Parameter Type Required Description
table_name string Yes The name of the table whose data you want to split.
split_size int64 Yes The approximate size of each partition. Unit: megabytes.

Response syntax

message ComputeSplitPointsBySizeResponse {
    required ConsumedCapacity consumed = 1;
    repeated PrimaryKeySchema schema = 2;

    /**
     * Split points between splits, in the increasing order
     *
     * A split is a consecutive range of primary keys,
     * whose data size is about split_size specified in the request.
     * The size could be hard to be precise.
     *
     * A split point is an array of primary-key column w.r.t. table schema,
     * which is never longer than that of table schema.
     * Tailing -inf will be omitted to reduce transmission payloads.
     */
    repeated bytes split_points = 3;

    /**
     * Locations where splits lies in.
     *
     * By the managed nature of TableStore, these locations are no more than hints.
     * If a location is not suitable to be seen, an empty string will be placed.
     */
     message SplitLocation {
         required string location = 1;
         required sint64 repeat = 2;
     }
     repeated SplitLocation locations = 4;
}
            
Parameter Type Description
consumed ConsumedCapacity The number of capacity units (CUs) consumed by this request.
schema PrimaryKeySchema The schema of the table. The schema is the same as the schema that was defined when the table was created.
split_points repeated bytes The split points between partitions. The split points must increase monotonically between these partitions. Each split point is a line of data in the PlainBuffer format and contains only primary keys. The last -inf of each split point is not transmitted to reduce the amount of transmitted data.
locations repeated SplitLocation The information about the hosts where the split points reside. This parameter can be empty.

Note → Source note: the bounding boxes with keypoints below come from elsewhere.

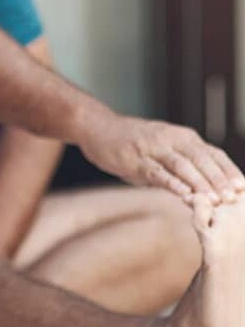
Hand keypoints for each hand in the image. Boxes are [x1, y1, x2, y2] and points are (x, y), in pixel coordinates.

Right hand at [77, 112, 244, 203]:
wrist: (96, 126)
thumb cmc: (131, 142)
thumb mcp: (160, 150)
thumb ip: (180, 167)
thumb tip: (201, 192)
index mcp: (182, 137)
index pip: (213, 153)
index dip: (229, 170)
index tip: (243, 187)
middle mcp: (171, 139)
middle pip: (202, 159)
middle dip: (219, 179)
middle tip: (234, 198)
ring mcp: (153, 148)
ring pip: (183, 166)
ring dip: (201, 183)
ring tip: (216, 200)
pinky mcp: (135, 159)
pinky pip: (157, 173)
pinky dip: (172, 184)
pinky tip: (184, 195)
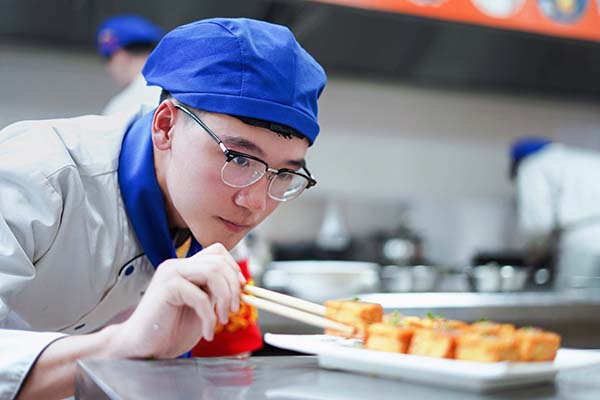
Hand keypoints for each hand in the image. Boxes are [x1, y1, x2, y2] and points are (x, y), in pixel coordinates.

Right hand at [106, 243, 245, 358]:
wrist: (143, 349)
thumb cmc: (169, 331)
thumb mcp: (202, 307)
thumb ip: (215, 292)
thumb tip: (240, 285)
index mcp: (185, 268)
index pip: (217, 252)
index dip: (234, 269)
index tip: (241, 290)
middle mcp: (177, 266)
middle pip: (219, 261)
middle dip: (234, 287)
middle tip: (233, 310)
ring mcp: (170, 274)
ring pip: (213, 272)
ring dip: (225, 298)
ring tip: (221, 320)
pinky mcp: (166, 288)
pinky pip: (200, 296)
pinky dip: (209, 317)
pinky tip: (207, 333)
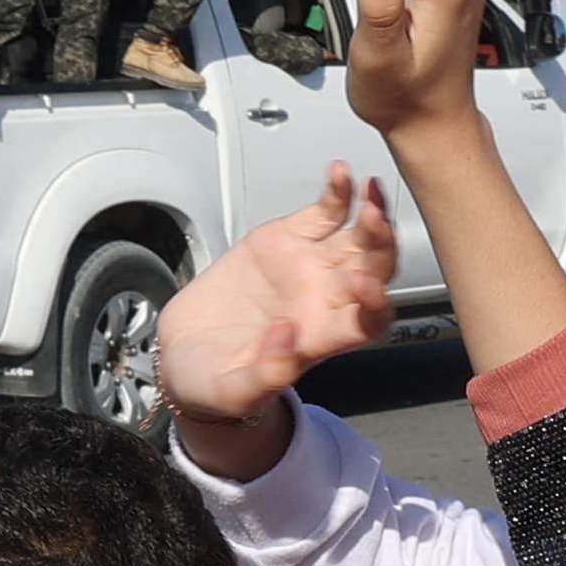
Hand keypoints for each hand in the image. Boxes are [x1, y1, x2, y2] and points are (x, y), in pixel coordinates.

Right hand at [157, 165, 402, 472]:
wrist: (183, 352)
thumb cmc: (213, 381)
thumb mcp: (233, 393)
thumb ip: (265, 375)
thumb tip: (289, 337)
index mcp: (323, 338)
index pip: (370, 321)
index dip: (377, 302)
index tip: (364, 285)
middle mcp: (327, 300)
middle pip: (375, 270)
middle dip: (382, 246)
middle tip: (375, 221)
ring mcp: (311, 266)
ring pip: (357, 236)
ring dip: (371, 213)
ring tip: (369, 189)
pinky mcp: (287, 239)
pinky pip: (324, 213)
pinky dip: (337, 192)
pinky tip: (340, 172)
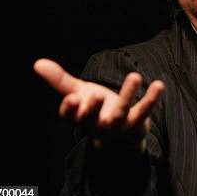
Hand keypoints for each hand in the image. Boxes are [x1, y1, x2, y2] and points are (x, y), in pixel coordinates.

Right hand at [34, 58, 164, 151]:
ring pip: (121, 113)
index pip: (70, 116)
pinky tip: (159, 84)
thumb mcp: (78, 93)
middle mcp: (96, 125)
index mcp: (80, 118)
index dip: (70, 110)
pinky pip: (144, 111)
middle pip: (93, 119)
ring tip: (135, 75)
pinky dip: (151, 99)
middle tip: (96, 95)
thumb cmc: (96, 109)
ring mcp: (118, 126)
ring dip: (128, 95)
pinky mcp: (136, 124)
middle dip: (93, 109)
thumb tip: (37, 63)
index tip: (71, 98)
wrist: (121, 133)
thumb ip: (60, 80)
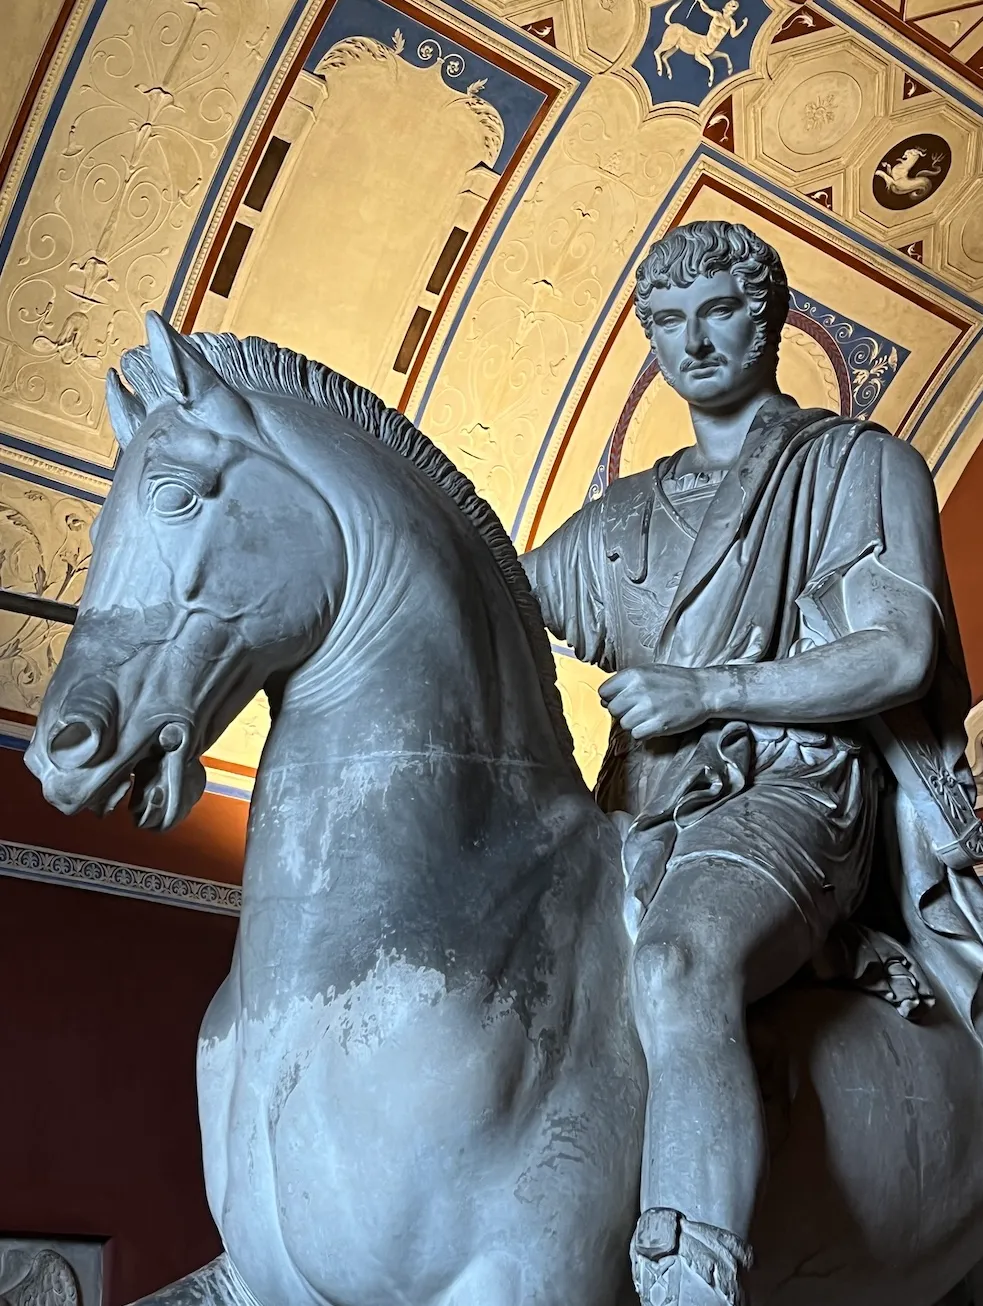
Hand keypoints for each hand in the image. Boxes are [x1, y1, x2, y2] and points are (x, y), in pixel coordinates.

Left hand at [599, 665, 713, 738]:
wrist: (703, 690)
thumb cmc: (675, 681)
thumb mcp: (647, 672)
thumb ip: (625, 683)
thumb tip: (603, 700)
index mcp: (634, 674)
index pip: (603, 691)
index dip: (610, 698)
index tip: (620, 700)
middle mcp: (638, 690)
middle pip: (612, 709)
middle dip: (622, 712)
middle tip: (637, 709)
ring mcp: (648, 708)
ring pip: (624, 723)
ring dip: (633, 723)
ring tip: (648, 716)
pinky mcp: (658, 724)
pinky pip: (636, 734)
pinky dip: (643, 732)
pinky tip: (653, 724)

For example, if a table contains three primary key columns and the data type of the first column is string, the following five partitions are obtained after this operation is called: (-inf,-inf,-inf) to ("a",-inf,-inf), ("a",-inf,-inf) to ("b",-inf,-inf), ("b",-inf,-inf) to ("c",-inf,-inf), ("c",-inf,-inf) to ("d",-inf,-inf), and ("d",-inf,-inf) to (+inf,+inf,+inf). The first three partitions reside in machine-A and the other two partitions reside in machine-B. In this case, the value of split_points is [("a"),("b"),("c"),("d")], and the value of locations is "machine-A"*3, "machine-B"*2.

CU consumption

The number of consumed read CUs is the same as that of the partitions. No write CUs are consumed.